President Xi Jinping sought to reassure Chinese entrepreneurs at a meeting Thursday with promises to prop up private firms with lower taxes and more funding, as he acknowledged uncertainty in China’s economy.
Xi held the meeting amid signs that the world’s second-largest economy is losing steam as it faces a trade war with the United States, a massive debt buildup and a weakening currency.
Though China’s overall economic status is stable, “uncertainty in our country’s economic development has clearly increased, downward pressure has grown, and companies are facing more difficulties,” said Xi, according to the official Xinhua news agency.
Xi, who has voiced his support for private firms multiple times this year, made several policy suggestions, including lowering corporate taxes and resolving funding challenges faced by companies.
He also proposed that provincial governments raise their own “rescue funds” to bail out companies.
Xi also emphasized creating a fair and competitive business environment and tasked local governments with “correcting” the behavior of certain government departments, as well as large companies that use their dominance to “bully” smaller firms.
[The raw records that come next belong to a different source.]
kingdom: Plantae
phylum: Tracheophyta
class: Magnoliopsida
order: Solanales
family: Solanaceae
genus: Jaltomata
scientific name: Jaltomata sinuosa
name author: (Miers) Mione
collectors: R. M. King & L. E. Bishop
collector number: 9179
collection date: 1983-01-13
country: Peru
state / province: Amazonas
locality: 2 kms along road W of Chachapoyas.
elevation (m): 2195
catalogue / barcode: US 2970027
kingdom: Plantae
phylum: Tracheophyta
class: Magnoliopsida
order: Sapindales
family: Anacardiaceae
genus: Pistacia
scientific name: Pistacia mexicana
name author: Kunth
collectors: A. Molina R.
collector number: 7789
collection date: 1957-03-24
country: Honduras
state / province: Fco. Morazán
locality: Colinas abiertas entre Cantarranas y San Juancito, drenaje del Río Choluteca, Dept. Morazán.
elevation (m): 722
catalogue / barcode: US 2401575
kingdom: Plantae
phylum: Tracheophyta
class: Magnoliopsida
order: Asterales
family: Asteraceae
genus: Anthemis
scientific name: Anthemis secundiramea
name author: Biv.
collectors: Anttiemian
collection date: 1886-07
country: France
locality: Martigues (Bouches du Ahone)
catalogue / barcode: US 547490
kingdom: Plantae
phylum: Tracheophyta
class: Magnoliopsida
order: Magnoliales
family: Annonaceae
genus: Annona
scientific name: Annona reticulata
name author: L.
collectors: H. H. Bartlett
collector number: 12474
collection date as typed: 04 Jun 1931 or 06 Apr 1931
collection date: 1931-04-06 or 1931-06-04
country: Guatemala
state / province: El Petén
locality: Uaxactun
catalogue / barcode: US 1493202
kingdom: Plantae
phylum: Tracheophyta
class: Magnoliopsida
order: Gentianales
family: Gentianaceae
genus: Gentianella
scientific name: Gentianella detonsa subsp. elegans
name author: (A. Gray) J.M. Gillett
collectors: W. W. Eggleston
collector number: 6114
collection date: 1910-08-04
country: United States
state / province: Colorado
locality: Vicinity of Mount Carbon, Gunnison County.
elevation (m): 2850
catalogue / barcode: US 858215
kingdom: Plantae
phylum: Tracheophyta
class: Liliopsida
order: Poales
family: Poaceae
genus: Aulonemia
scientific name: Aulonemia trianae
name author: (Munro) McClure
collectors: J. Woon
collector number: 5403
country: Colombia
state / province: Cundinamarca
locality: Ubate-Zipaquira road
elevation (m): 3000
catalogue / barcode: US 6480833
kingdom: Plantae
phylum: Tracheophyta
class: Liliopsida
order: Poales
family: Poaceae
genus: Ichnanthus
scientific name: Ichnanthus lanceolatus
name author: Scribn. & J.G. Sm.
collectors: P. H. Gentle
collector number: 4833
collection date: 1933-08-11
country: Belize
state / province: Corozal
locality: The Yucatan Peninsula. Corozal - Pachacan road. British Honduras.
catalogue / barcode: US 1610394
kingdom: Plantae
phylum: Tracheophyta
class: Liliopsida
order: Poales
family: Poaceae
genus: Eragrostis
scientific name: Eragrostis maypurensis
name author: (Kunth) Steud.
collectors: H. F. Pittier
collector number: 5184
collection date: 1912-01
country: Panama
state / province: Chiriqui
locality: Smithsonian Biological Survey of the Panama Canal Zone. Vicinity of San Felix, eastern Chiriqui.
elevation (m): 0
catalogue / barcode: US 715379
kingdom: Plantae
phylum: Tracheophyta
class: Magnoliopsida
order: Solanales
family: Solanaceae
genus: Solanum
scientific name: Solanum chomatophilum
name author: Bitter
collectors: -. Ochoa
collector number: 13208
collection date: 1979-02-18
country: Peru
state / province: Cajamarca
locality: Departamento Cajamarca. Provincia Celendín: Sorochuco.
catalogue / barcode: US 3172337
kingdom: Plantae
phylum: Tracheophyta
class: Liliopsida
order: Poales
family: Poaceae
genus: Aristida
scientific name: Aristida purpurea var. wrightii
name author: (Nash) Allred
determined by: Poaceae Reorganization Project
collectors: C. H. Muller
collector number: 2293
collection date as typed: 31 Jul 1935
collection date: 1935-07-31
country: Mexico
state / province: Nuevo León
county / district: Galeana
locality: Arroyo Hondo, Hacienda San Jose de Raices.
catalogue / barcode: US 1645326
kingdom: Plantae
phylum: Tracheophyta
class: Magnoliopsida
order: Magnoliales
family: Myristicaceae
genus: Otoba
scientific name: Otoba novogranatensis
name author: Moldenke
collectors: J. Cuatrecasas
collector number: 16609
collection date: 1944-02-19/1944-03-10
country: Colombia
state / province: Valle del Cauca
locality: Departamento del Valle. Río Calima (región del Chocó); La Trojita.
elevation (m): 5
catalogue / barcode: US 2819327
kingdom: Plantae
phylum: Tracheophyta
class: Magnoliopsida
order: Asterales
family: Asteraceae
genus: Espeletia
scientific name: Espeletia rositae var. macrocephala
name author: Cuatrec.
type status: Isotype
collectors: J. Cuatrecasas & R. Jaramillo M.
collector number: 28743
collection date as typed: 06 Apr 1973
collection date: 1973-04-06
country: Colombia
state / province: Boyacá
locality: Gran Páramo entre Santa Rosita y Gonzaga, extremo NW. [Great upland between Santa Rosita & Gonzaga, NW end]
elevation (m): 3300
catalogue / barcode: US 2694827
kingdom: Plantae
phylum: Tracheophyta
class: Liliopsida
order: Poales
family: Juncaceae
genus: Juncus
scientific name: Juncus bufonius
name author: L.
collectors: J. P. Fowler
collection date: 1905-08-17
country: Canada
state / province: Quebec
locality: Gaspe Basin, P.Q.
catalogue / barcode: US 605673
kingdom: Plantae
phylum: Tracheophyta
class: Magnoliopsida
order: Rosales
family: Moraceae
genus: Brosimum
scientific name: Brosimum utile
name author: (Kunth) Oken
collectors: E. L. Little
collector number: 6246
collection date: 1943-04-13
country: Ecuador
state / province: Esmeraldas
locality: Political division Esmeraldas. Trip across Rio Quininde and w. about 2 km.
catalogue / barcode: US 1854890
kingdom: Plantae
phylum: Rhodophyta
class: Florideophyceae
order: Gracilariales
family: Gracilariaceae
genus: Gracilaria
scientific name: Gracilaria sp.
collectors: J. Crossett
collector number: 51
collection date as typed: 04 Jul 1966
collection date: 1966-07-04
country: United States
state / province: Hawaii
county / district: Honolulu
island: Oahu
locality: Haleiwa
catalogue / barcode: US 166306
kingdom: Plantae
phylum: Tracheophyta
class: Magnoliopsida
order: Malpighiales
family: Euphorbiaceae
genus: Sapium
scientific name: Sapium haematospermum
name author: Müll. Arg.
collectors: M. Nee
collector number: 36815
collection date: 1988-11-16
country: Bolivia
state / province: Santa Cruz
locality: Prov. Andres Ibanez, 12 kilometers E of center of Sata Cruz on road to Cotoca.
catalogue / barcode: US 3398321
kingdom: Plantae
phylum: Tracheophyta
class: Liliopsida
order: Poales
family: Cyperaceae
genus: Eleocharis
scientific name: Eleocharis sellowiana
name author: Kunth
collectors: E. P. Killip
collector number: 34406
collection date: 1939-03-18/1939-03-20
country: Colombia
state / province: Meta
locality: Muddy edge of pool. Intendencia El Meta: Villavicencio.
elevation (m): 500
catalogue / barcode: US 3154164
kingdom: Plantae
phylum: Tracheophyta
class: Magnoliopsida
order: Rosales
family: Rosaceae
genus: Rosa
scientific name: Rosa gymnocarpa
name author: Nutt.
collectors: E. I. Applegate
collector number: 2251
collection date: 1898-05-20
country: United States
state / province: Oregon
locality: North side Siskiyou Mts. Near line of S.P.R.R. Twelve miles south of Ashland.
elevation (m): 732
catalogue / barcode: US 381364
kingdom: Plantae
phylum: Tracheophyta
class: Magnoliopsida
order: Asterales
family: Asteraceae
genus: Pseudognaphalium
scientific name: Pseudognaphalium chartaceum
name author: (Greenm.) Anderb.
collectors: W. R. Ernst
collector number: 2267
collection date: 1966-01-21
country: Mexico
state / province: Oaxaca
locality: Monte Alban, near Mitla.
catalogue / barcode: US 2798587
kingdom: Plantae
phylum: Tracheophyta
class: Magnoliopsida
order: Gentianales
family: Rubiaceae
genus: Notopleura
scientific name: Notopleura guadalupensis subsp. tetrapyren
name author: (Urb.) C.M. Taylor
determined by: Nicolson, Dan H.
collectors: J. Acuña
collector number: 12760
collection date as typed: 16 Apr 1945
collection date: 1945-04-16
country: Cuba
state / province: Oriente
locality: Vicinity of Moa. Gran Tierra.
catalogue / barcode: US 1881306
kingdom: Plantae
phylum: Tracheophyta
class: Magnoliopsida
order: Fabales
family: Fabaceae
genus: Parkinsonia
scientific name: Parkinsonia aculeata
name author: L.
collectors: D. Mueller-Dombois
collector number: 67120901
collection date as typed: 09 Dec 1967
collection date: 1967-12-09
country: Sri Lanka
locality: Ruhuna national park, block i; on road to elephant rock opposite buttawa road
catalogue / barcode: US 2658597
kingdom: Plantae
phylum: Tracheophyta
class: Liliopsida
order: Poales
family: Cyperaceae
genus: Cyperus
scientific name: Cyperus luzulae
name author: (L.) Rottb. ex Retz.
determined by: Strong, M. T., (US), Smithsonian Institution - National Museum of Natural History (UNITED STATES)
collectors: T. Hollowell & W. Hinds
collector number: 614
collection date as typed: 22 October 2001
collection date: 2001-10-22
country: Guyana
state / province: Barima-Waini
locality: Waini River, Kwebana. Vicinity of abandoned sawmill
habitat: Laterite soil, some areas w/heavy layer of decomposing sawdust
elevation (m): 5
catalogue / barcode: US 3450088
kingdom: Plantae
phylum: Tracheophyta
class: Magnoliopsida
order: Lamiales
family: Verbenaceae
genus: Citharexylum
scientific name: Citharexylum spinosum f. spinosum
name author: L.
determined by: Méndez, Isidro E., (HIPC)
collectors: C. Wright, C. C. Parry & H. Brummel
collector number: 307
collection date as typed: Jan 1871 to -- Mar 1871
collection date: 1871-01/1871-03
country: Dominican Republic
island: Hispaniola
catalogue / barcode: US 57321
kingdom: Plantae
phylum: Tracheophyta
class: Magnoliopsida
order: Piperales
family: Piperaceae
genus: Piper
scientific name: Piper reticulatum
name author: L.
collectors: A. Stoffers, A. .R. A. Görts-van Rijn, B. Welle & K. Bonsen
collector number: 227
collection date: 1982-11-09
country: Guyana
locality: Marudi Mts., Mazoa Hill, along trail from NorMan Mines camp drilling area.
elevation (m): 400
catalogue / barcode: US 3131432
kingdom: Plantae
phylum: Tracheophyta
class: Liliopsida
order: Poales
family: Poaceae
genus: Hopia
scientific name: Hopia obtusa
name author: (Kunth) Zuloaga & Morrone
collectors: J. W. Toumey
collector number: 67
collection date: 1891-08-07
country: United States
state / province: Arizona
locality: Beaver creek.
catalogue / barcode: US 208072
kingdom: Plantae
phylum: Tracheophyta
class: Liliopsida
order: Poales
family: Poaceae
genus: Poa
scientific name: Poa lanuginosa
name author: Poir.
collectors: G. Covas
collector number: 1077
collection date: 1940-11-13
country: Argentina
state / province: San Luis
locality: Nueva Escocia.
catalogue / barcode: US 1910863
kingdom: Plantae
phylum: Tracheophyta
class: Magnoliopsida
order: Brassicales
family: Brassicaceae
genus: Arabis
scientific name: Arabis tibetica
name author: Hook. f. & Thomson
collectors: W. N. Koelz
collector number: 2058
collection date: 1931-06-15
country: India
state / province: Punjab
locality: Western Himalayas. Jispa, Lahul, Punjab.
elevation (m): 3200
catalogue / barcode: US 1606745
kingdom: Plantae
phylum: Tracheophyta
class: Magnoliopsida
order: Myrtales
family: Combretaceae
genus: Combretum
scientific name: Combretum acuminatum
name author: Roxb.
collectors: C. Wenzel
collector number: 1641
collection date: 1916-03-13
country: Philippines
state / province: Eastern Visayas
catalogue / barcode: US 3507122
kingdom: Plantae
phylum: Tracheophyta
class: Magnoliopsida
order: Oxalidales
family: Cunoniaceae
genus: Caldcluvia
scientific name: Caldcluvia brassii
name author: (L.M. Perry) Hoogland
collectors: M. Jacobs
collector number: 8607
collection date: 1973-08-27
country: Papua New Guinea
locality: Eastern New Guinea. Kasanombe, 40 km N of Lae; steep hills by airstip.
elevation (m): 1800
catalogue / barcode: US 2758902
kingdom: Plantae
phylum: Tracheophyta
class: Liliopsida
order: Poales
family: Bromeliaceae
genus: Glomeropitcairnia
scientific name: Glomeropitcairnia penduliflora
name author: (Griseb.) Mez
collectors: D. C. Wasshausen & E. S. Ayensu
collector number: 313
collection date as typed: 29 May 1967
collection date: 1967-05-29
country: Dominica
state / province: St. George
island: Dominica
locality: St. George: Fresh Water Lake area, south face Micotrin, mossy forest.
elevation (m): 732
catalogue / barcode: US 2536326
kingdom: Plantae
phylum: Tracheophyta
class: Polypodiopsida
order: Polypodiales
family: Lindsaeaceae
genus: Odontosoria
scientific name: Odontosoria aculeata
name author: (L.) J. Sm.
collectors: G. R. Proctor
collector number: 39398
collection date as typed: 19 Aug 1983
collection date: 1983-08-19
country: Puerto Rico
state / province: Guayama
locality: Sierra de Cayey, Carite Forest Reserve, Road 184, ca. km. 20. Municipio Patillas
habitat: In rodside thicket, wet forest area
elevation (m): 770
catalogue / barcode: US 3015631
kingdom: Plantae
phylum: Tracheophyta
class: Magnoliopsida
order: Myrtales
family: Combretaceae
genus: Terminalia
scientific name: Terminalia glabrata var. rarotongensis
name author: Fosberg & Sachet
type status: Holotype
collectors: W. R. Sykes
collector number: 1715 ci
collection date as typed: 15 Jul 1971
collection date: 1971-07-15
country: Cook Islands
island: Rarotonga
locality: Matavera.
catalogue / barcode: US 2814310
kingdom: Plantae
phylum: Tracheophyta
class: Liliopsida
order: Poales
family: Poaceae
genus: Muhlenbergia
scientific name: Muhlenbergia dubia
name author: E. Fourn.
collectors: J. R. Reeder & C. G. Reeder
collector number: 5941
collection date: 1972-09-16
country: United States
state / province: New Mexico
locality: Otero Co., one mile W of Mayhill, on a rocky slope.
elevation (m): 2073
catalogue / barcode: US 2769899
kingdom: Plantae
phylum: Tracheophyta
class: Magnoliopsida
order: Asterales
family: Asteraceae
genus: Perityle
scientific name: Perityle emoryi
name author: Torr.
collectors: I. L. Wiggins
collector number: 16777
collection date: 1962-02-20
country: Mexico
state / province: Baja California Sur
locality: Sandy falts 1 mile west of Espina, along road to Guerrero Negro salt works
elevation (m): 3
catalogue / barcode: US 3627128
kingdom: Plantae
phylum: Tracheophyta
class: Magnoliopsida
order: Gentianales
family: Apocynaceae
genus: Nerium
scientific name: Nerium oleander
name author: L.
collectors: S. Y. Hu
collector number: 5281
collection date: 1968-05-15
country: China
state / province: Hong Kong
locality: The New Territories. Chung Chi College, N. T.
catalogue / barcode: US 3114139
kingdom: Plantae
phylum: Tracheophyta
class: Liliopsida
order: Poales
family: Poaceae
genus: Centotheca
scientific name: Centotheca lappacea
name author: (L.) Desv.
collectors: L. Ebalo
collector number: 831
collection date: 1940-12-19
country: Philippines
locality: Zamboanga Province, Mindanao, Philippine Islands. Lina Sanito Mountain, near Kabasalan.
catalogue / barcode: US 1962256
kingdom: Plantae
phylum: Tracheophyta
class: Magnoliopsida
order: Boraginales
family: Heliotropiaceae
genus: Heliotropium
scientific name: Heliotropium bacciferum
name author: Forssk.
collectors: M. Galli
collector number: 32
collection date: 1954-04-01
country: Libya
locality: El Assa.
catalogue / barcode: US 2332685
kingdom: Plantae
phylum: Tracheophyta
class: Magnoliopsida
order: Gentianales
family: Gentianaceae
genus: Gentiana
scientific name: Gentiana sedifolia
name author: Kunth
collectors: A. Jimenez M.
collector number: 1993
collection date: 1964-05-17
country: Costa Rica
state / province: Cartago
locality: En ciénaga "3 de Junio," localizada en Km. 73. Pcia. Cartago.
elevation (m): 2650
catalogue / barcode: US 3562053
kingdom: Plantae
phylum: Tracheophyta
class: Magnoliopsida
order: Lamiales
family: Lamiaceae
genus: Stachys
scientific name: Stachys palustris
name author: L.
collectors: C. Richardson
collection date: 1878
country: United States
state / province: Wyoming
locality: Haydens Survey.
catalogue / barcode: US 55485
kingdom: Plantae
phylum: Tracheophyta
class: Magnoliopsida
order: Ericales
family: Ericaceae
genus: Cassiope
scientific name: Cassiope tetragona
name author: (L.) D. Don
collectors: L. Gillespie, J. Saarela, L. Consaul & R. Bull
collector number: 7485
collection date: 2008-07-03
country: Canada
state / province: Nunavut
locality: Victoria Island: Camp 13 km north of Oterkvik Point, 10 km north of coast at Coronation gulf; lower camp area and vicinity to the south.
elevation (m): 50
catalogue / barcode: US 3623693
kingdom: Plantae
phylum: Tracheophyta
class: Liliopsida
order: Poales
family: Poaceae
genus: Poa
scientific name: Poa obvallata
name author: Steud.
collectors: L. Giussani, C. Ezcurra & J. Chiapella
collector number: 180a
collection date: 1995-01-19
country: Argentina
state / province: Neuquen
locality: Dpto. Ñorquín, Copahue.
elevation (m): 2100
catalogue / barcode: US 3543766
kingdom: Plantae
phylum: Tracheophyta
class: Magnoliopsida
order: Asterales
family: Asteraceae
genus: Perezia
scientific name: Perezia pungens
Xi Jinping said the country will unswervingly encourage, support and guide the development of the non-public sector and support private enterprises to develop towards a broader stage.
— China Daily (@ChinaDaily) November 1, 2018
U.S. tariffs on half of what China exports to the United States have sapped confidence in Beijing’s ability to maintain current growth levels.
Analysts say that the country’s overleveraged companies and local governments are likely to put a further drag on expansion.
It was the second meeting this week in which Chinese leaders vowed to protect the economy.
Xi presided over a conclave of the Politburo on Wednesday, with the leadership saying China had “achieved overall economic stability with steady progress” in the first three quarters but more work needed to be done to help the private sector.
A key indicator on Wednesday showed that Chinese factory activity slowed in October, the latest sign that the economy is losing momentum.
The Purchasing Managers’ Index (PMI) came in at 50.2 for the month, down from 50.8 in September, the National Bureau of Statistics said.
A separate survey calculated independently by the Caixin media group showed factory activity at 50.1 in October, up from 50 a month earlier, which had been its lowest level for 16 months.
A number under 50 indicates a contraction.
Further complicating the picture is the falling price of the yuan against the dollar, with the unit at its lowest level in a decade.
A weaker yuan makes Chinese exports less expensive overseas, offsetting some of the higher costs brought by the U.S. tariffs. But it has also driven up the cost of importing critical raw materials from abroad and threatened domestic confidence in the currency, driving some investors to move assets overseas.
As the trade war rages on, China is also trying to build business alliances with other countries and entice more foreign enterprises into its markets.
Next week, China will host an enormous import fair in Shanghai featuring thousands of international companies, including General Motors, Ford, Microsoft, and Foxconn.
Xi has called it “no ordinary exhibition” and a sign of China “actively opening up markets.”
But the playing field is far from level for international firms in China, critics say.
In an annual report released by the European Chamber of Commerce in September, foreign companies listed a myriad of woes, including preferential treatment for monopolistic state-owned companies, market access barriers, and government red tape, as well as intellectual property protection and forced technology transfer.
“China’s old economic order is still lingering in society,” said Mats Harborn, president of the E.U. Chamber, noting that the Communist Party’s determination to make state-owned enterprises “stronger bigger and better” was actually detrimental to the development of China’s economy.